La rueda de la vida by Elisabeth Kübler-Ross

La rueda de la vida by Elisabeth Kübler-Ross

autor:Elisabeth Kübler-Ross
La lengua: spa
Format: epub
publicado: 2000-08-01T04:00:00+00:00


21. Mi madre

Mi vida debería haberme parecido perfecta puesto que era el cuadro mismo de la dicha. En 1969 nos mudamos a una preciosa casa diseñada por Frank Lloyd Wright en Flossmoor, un barrio de clase alta. Mi nuevo jardín huerta era bastante extenso, por lo que Manny y los niños me regalaron un minitractor para mi cumpleaños. Manny estaba encantado con su nuevo estudio e instaló un fabuloso equipo estereofónico para que yo escuchara música country desde mi cocina de ensueño. Los niños estaban internos en un destacado colegio privado.

Pero a mí me parecía casi demasiado perfecto para ser cierto. Era como un sueño del que suponía iba a despertar. Una buena mañana desperté sabiendo el origen de mi inquietud. Estábamos en la tierra de la abundancia, donde no nos faltaba nada, y yo no había transmitido a mis hijos justamente aquello que había sido lo más importante durante mi infancia. Quería que supieran lo que era levantarse temprano, hacer excursiones por las colinas y montañas, apreciar y reconocer las flores, las diferentes hierbas, los grillos y las mariposas. Quería que recogieran flores y piedras de colores durante el día, y que por la noche dejaran que las estrellas les llenaran de sueños la cabeza.

No me detuve a pensar lo que debía hacer. Ésa no era mi manera de actuar. Tomé la decisión rápidamente: la semana siguiente saqué a Kenneth y Barbara del colegio y nos marchamos en avión a Suiza. Mi madre se reunió con nosotros en Zermatt, una encantadora aldea alpina donde estaban prohibidos los coches y la vida era bastante parecida a lo que había sido hacía cien años. Eso era lo que deseaba. El tiempo estaba divino. Hicimos excursiones con los niños, en las cuales subieron montañas, corrieron a lo largo de los riachuelos y persiguieron animales. Recogían flores y se llevaban piedrecillas a casa. Tenían las mejillas sonrosadas, tostadas por el sol. Fue una experiencia inolvidable.

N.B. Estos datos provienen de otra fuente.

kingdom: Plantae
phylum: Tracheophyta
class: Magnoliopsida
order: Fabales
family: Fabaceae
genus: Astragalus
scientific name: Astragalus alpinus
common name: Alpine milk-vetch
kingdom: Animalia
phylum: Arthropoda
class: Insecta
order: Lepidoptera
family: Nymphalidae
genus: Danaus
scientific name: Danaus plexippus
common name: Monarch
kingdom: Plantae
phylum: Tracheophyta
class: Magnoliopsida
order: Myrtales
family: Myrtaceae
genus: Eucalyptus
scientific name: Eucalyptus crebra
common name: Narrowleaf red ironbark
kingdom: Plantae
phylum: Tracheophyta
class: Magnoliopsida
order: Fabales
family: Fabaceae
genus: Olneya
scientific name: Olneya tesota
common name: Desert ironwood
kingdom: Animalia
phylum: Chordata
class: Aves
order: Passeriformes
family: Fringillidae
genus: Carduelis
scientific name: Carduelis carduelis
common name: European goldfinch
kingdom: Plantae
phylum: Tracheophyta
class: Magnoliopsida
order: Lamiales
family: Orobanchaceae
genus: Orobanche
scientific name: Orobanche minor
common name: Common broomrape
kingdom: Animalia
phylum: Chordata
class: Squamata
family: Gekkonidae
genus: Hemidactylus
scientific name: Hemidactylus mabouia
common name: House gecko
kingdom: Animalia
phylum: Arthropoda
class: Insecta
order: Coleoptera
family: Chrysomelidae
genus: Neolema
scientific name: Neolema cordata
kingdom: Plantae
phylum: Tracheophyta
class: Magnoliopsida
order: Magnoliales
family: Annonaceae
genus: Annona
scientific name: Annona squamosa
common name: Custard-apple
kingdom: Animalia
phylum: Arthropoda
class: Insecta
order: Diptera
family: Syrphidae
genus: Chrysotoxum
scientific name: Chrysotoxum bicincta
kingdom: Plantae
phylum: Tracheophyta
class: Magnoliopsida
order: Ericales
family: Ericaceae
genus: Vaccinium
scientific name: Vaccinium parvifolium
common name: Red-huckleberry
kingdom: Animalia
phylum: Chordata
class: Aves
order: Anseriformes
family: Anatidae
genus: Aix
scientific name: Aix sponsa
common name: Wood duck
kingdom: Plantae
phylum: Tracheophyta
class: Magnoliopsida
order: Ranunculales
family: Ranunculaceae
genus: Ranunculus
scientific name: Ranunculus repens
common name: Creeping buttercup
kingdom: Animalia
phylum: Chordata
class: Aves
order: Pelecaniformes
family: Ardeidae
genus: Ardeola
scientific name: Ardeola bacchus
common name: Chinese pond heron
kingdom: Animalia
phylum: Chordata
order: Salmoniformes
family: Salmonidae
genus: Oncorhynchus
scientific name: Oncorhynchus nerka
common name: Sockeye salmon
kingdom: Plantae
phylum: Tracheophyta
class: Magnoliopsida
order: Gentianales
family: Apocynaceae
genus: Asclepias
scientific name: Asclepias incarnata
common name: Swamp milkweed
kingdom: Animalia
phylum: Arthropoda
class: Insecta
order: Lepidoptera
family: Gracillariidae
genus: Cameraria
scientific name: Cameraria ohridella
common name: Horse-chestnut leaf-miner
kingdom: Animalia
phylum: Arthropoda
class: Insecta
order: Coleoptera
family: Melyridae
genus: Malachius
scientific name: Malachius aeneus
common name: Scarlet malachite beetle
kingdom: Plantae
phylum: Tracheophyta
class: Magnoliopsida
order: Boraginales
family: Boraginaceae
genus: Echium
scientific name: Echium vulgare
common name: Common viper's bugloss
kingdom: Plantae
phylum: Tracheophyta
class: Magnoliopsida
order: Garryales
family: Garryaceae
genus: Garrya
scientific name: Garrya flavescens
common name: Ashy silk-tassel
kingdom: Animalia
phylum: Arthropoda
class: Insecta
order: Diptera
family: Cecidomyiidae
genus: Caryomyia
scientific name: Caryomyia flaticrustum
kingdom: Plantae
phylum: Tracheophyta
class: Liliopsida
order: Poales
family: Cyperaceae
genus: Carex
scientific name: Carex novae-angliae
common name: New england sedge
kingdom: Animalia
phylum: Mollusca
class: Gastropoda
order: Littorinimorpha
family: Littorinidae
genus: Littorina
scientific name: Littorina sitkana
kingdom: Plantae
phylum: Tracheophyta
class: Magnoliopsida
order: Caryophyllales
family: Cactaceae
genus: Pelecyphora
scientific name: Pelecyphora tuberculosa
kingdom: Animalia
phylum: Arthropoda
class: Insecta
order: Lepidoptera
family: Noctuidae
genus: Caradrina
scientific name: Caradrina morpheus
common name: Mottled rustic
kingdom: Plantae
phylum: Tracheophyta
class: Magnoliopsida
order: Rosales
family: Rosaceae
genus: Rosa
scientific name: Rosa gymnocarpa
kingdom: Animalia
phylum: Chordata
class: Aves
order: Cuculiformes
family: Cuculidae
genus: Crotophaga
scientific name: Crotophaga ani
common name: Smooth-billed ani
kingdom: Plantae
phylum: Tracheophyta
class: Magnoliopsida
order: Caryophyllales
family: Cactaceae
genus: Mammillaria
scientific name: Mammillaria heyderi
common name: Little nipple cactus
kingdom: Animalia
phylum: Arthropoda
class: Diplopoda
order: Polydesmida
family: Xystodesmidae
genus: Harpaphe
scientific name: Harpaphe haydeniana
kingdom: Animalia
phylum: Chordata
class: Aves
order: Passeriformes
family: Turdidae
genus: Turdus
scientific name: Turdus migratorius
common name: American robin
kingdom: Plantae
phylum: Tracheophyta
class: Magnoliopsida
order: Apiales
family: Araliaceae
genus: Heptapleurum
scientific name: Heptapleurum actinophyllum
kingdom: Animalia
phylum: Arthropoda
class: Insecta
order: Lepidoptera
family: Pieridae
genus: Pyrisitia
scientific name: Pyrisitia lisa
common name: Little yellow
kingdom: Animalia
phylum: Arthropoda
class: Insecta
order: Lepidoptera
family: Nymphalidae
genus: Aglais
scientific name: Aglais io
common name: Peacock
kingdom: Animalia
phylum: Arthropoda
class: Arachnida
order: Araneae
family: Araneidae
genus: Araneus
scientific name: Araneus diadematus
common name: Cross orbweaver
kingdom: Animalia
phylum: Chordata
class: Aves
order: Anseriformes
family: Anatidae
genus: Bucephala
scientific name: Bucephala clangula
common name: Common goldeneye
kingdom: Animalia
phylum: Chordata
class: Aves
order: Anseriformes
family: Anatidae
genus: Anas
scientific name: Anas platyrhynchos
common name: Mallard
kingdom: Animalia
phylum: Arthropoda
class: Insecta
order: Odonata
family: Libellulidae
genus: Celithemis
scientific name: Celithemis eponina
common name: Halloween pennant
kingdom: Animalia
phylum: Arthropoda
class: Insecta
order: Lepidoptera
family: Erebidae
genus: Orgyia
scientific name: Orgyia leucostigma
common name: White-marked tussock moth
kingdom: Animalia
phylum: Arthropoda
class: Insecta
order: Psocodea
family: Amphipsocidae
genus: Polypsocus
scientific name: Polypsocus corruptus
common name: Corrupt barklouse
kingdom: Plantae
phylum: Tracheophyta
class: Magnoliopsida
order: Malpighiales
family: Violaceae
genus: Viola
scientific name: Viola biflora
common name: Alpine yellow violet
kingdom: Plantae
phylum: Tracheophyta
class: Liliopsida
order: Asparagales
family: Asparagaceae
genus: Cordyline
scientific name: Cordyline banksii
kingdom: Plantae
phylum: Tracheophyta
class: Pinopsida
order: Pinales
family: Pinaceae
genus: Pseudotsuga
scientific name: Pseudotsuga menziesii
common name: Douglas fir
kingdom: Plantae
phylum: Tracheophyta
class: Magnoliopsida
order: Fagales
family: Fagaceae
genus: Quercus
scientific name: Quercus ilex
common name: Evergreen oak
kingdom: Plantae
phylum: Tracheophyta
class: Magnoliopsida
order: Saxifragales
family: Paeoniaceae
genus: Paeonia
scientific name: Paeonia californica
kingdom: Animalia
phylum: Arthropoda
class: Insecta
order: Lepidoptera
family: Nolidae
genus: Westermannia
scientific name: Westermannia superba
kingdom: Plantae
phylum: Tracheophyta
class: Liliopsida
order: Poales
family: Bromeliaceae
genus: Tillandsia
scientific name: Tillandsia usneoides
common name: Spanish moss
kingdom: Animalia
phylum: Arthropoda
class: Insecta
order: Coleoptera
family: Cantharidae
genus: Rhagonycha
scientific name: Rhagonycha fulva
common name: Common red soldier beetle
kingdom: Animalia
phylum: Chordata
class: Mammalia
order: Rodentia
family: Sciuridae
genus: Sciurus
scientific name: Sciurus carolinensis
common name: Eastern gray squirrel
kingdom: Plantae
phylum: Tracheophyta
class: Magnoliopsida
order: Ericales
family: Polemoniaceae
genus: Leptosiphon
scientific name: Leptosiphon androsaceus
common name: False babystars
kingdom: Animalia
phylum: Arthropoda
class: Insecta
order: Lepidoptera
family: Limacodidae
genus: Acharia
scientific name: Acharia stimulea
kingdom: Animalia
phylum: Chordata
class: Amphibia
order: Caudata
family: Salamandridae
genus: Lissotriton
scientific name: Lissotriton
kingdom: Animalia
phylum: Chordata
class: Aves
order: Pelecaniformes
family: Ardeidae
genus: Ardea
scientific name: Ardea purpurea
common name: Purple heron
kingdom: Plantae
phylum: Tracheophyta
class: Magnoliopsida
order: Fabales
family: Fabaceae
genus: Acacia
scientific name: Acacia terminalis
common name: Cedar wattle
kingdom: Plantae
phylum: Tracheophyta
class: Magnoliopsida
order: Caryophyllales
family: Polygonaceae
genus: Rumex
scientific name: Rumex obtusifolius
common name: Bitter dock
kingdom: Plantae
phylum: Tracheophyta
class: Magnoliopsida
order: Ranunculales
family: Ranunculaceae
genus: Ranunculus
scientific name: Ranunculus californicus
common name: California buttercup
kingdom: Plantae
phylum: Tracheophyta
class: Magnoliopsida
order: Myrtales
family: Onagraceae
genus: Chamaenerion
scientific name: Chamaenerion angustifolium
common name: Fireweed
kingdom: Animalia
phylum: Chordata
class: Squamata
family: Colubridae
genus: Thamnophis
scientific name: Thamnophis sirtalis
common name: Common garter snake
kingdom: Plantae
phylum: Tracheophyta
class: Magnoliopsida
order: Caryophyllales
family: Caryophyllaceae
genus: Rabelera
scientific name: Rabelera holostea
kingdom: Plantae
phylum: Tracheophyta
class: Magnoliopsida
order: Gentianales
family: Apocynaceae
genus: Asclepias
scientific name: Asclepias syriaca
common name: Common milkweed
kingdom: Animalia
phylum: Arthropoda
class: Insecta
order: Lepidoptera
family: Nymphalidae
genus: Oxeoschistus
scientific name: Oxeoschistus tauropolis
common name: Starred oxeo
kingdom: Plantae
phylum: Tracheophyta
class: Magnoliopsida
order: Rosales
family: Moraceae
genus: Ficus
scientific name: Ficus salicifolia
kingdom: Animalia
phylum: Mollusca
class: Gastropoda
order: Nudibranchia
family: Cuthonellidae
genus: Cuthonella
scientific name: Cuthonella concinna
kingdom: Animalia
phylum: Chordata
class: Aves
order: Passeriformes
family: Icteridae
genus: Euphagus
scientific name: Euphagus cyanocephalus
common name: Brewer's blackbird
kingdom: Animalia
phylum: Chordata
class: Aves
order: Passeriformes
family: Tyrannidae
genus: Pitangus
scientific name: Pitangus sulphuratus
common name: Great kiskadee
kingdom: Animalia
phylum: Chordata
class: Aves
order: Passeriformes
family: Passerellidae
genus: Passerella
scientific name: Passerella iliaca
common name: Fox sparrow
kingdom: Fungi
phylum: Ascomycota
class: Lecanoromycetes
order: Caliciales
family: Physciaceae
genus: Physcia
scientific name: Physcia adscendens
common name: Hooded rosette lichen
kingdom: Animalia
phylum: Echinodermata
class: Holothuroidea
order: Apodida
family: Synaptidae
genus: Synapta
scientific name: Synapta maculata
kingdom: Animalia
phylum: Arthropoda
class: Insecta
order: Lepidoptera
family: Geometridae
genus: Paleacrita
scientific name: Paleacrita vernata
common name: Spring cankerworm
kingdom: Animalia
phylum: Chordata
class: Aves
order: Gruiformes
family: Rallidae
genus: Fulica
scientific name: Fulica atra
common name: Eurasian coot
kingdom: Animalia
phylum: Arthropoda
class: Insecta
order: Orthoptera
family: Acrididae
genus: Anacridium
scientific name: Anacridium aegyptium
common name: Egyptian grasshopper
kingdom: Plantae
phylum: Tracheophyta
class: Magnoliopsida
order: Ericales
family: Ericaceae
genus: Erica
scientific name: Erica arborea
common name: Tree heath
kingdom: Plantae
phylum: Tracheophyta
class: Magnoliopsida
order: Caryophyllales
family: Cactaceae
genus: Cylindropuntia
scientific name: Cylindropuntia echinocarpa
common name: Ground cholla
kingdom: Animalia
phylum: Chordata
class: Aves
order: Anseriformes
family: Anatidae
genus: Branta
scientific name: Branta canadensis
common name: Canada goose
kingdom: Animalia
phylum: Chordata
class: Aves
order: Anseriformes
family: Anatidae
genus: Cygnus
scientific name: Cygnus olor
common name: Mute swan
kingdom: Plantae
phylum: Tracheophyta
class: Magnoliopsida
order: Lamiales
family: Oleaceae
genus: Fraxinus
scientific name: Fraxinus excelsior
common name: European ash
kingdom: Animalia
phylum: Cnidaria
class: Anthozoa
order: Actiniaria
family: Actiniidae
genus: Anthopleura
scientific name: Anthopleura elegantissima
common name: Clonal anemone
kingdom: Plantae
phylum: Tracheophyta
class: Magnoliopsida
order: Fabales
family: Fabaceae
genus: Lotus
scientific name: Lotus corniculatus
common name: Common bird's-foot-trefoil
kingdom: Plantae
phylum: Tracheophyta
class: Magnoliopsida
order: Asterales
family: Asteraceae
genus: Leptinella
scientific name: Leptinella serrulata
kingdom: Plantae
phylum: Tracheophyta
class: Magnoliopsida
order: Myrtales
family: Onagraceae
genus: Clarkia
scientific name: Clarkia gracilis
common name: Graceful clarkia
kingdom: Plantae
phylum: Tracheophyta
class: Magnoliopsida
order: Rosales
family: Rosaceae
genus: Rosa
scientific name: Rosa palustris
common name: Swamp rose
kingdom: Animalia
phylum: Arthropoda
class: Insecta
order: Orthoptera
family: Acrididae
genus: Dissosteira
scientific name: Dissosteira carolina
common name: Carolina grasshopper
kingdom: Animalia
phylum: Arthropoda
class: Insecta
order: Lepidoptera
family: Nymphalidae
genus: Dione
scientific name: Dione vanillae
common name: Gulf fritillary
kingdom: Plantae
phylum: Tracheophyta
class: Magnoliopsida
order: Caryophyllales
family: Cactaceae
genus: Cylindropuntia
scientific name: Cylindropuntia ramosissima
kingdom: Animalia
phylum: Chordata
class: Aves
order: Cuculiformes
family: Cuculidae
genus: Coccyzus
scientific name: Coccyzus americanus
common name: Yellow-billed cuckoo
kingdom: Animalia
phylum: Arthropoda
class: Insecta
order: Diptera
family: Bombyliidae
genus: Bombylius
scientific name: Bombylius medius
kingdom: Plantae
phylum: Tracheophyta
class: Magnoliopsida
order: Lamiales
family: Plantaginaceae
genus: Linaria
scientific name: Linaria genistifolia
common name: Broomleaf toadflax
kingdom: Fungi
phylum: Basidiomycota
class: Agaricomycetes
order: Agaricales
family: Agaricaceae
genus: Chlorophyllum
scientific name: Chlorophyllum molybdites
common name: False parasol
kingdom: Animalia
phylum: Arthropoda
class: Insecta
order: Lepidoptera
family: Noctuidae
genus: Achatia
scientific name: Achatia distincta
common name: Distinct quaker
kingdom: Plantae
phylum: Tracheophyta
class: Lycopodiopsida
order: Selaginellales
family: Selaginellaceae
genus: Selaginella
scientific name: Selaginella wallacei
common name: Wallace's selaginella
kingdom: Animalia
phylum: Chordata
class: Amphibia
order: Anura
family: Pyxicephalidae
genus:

Pero resultó que no fue inolvidable por eso. La última noche, entre mi madre y yo acostamos a los niños. Ella se quedó para darles besos y abrazos extra de buenas noches mientras yo salía al balcón. Me estaba columpiando en una vieja mecedora hecha a mano cuando se abrió la puerta corredera del dormitorio y mi madre se unió a mí para disfrutar del aire fresco de la noche.

Las dos contemplamos maravilladas la luna, que parecía flotar sobre el Matterhorn. Mi madre se sentó a mi lado; estuvimos en silencio durante un buen rato, cada una sumida en sus pensamientos. La semana había sido mejor de lo que yo había imaginado. No podía haberme sentido más feliz. Pensé en los habitantes de todas las ciudades del mundo que jamás hacían un esfuerzo por contemplar un cielo tan precioso. Soportaban la vida mirando la televisión y bebiendo alcohol. Mi madre aparentaba sentirse tan feliz como yo, tanto en ese momento como con su vida.

No sé cuánto rato estuvimos sentadas en silencio, gozando de la mutua compañía, pero mi madre rompió finalmente el hechizo.